Now, I don't know anymore than you guys. I've never tried to press up a limited run of records to find out all the costs involved. But I'll say this. To anyone who doesn't like how these guys have done it, why don't you just do it yourselves your own way? These labels haven't done anything you couldn't do... they go to the artist(s), pay them for the songs, get them mastered, design the labels/stickers/whatever, go to a plant to get them pressed up, take orders on their website (all you need is a Paypal account), package them all, and ship them out. Everyone reading this can do that, too (granted, you might have to remortage your home to be able to afford it, but that's no more than one of the DWG guys has done). In most cases, they don't have exclusive access or "ins" with the artists (Hot Chillin' being an obvious exception, since Marley Marl owns that label himself) - you can hit up their myspaces or websites just as well as these guys.

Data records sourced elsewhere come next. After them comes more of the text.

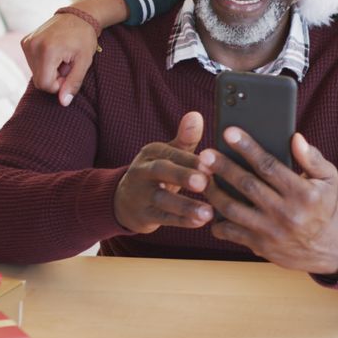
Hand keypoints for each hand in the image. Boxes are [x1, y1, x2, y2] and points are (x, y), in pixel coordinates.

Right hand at [22, 0, 127, 105]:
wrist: (79, 15)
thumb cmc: (84, 39)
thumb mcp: (84, 62)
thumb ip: (73, 83)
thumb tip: (63, 103)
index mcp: (47, 51)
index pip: (44, 85)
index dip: (58, 85)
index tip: (70, 74)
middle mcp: (32, 45)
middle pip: (39, 80)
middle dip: (54, 78)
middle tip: (68, 65)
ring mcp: (27, 42)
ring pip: (35, 73)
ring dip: (49, 70)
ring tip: (62, 58)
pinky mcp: (25, 41)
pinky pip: (32, 63)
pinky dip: (44, 63)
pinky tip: (55, 53)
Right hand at [114, 112, 213, 233]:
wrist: (125, 200)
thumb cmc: (158, 173)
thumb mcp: (169, 154)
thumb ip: (185, 138)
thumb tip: (196, 115)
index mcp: (152, 152)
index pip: (171, 152)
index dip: (191, 159)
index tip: (212, 162)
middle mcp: (142, 170)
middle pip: (161, 171)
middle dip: (183, 176)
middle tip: (204, 182)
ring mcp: (140, 194)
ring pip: (162, 199)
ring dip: (186, 206)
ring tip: (208, 212)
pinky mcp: (142, 215)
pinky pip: (162, 218)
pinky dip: (181, 221)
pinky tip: (200, 223)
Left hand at [198, 128, 337, 274]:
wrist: (326, 250)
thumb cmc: (323, 207)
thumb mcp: (328, 180)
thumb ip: (312, 158)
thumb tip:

And if any of my readers press up some great, unreleased music on vinyl and sells it at a cheap price, you can bet your ass I'll support ya and buy a copy. ...I'll even go further and say that if it's music I'm into in (and if you haven't noticed, I'm into a lot when it comes to hip-hop), I'll guarantee you a review on my blog, with direct links to your site to send customers your way. And then YOU can pick what lost songs released (in most cases, the artists have had more unreleased songs to choose from than just the ones that got pressed up - maybe your taste would be better). I will give you props, money (buying your release), reviews, links, advice. What's more, I'll design the labels and help you select the songs if you like. I can even point you in the direction of some artists who have unreleased albums I'm dying to hear!

And Hell yes, I'd love it if you released your vinyl in the $6-10 range. I might even buy TWO copies if you get something dope out that cheap. Oh, and P.s. - Freestyle Records still have 150 copies left of that original, Your Pockets Been P:cked album. You can order it direct from their site. :-D


  1. Wasn't there also a super limited (like 25 copies) edition of that BDK Hot Chillin single, each cover a panel in a graffiti mural?
    It'll be interesting to see how much all of these releases are worth five years from now.

  2. Thanks for the mention. We still have about 50 of the Showbiz & A.G. - broken Chains: Soul Clap & Runaway Slave Unreleased 1990-1992 available (shipping early January '09). Check details here:

    Also, look for the Freestyle Professors - Confuse A Few 12" followed by the Gryme Tyme 2xLP in the first few months of 2009. Both at a standard price.

    Ed Catto
    Freestyle Records

  3. To anyone who doesn't like how these have done it, why don't you just do it yourselves your own way? These labels haven't done anything you couldn't do... they go to the artist(s), pay them for the songs, get them mastered, design the labels/stickers/whatever, go to a plant to get them pressed up, take orders on their website (all you need is a Paypal account), package them all, and ship them out. Everyone reading this can do that, too.

    Preach on, brother Werner!

  4. JWF, yeah! There's a cool Youtube video of the guy making it. I wonder if someday some collector will get all those copies together and reunite the mural on his wall?